++++ Text under study

This is what we address in our SEE program. Participants have a dual role. We simulate a classroom environment where participants assume the role of students so they can experience the various pedagogies we are using to teach entrepreneurship as a method. The other role participants’ play is that of a reflective educator. The SEE program does not exist to dictate a particular way of teaching entrepreneurship. On the contrary, the SEE program creates a platform for all of us to start thinking about the next levels of entrepreneurship education. The SEE program is a combination of what Babson does best plus what we (Babson and participants) can create together for the future of entrepreneurship education.

It’s hard to address in analytical terms the impact of SEE programs on faculty around the world, but we have heard time and time again that we have built a global network of like-minded educators who see the extraordinary value and power of entrepreneurship. This international exchange is unique. Even in the last Babson SEE Santander program we had 10 countries represented in a group of 30 – that’s a very eclectic group that creates a wonderful and exciting foundation for co-creation. The exchange in the classroom was spirited and ideas were flowing. The electricity in our SEE programs can only be experienced because it’s difficult to put into words what happens when passion, expertise, and creativity collide for the purpose of enhancing entrepreneurship education.

MIETE-BLOG: The Symposium for Entrepreneurship Educators has also been presented in several countries around the world as well as other training modules you have to cover several topics related with management and entrepreneurship. There are for sure many success stories where new entrepreneurship programs and centers were launched with the support of Glavin Global Programs at Babson College. Can you tell us about one of those examples?

Foto WEWalter Esquivel: For Babson College, entrepreneurship is a way of thinking and acting. We take this philosophy to many countries where faculty members are trained in train-the-trainer programs. One of the programs is offered via six modules with deliveries every three months, where Babson covers all dimensions of entrepreneurship as well as case writing and teaching; and yet another program consists in an eighteen month process where a team of two participants per university writes a case with the support of Babson College faculty and ends up the creation of a Collection of Cases.

MIETE-BLOG: We have been running our Master Program in Innovation and Technological Entrepreneurship (MIETE) since 2004, and the current model (2nd Cycle – European model for a Master Level program) since September 2007. So far five companies have been launched with the business plan developed within MIETE courses. From your point of view, and since we don’t tackle intra-enterprise innovation, what is the value, for existing businesses, to have their collaborators enrolled in an entrepreneurship master program such as ours? (we have a 10mins English video presentation of our program at our home page http://www.fe.up.pt/miete)

Walter Esquivel: I would surely encourage collaborators of enterprises to sign up and take entrepreneurship courses within Master’s, MBA’s or Executive Education. In this regard, it is important to highlight that entrepreneurship is not limited to start-ups. The Entrepreneurial Thought and Action is a process, an attitude that is vital not only for the creation of business, but most certainly for corporations, family businesses and for non-profits as well. Corporate Entrepreneurship (which you call intra-enterprise) is essentially using the entrepreneurship mindset and process to create products and services that turn the enterprise into a high impact company.

On behalf of MIETE and of our BLOG, I would like to thank Heidi Neck, Sebastião Beltrão and Walter Esquivel for their most valuable participation in this interview. Thank you so much for your time!

++++++++
++++ Material shown

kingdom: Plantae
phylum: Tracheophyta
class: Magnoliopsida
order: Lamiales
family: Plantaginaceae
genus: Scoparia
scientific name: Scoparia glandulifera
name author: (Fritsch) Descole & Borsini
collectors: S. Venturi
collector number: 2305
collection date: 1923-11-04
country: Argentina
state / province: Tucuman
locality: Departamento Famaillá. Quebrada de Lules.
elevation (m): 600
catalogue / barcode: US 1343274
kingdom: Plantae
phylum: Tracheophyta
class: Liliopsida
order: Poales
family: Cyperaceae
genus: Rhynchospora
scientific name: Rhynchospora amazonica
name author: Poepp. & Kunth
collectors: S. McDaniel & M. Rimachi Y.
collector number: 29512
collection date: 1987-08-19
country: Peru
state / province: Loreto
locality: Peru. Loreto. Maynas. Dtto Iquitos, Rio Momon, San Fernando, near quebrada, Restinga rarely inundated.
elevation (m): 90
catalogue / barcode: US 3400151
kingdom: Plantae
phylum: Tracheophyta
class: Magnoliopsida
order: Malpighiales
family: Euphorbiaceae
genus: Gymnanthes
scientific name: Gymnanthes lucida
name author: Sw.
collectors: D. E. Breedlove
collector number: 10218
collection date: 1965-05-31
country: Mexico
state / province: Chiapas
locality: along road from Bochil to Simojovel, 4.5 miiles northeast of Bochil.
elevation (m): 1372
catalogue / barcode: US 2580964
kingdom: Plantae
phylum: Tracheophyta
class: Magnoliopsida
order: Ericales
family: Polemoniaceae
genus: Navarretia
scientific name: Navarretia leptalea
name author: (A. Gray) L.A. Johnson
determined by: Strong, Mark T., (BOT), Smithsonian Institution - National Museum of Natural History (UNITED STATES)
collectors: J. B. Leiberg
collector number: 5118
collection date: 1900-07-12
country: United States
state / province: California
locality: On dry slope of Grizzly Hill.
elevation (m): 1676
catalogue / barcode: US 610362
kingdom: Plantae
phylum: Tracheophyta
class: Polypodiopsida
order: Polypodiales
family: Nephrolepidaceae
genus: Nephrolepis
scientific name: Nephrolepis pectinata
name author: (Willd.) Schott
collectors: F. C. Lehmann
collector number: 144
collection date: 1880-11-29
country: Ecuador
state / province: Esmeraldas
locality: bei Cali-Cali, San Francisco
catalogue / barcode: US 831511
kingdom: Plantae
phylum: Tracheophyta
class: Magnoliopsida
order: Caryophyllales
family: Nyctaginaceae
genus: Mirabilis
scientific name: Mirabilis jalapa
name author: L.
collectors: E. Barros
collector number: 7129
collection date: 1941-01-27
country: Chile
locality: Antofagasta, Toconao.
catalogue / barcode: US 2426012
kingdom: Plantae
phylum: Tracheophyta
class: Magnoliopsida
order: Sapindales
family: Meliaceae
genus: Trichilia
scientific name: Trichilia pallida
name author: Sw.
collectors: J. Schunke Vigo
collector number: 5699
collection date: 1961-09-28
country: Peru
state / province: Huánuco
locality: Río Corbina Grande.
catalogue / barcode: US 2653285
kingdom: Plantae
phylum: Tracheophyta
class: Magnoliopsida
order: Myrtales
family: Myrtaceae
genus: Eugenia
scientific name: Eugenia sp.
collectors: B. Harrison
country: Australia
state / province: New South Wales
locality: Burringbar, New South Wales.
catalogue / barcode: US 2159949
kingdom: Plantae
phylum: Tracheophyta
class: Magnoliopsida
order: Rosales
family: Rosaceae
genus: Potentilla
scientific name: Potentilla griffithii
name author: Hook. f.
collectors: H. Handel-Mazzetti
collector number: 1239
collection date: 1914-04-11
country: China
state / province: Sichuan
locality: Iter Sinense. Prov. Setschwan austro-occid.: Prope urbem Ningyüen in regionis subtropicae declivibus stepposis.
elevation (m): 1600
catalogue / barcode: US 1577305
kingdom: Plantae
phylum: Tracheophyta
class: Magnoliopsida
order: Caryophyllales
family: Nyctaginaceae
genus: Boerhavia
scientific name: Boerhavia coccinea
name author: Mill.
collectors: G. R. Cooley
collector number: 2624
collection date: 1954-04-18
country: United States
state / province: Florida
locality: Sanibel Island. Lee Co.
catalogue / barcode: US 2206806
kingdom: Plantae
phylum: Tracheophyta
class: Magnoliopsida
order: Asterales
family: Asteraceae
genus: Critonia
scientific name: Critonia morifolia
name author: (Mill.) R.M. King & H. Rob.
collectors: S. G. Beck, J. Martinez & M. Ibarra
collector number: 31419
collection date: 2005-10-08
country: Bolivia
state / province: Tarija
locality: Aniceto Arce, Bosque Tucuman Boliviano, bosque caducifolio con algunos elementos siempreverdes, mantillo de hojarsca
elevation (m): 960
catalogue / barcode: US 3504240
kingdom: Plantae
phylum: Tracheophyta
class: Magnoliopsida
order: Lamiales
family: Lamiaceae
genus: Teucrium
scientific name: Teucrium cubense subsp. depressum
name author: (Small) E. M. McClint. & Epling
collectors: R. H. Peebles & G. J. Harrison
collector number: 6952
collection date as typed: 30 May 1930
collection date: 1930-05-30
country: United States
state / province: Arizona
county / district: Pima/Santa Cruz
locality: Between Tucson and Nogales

++++++++

To do → Please copy everything in the interview from "MIETE-BLOG: The Symposium" down to "of those examples?", word for word. The entries have no connection to the interview.

Solution for this exercise →
MIETE-BLOG: The Symposium for Entrepreneurship Educators has also been presented in several countries around the world as well as other training modules you have to cover several topics related with management and entrepreneurship. There are for sure many success stories where new entrepreneurship programs and centers were launched with the support of Glavin Global Programs at Babson College. Can you tell us about one of those examples?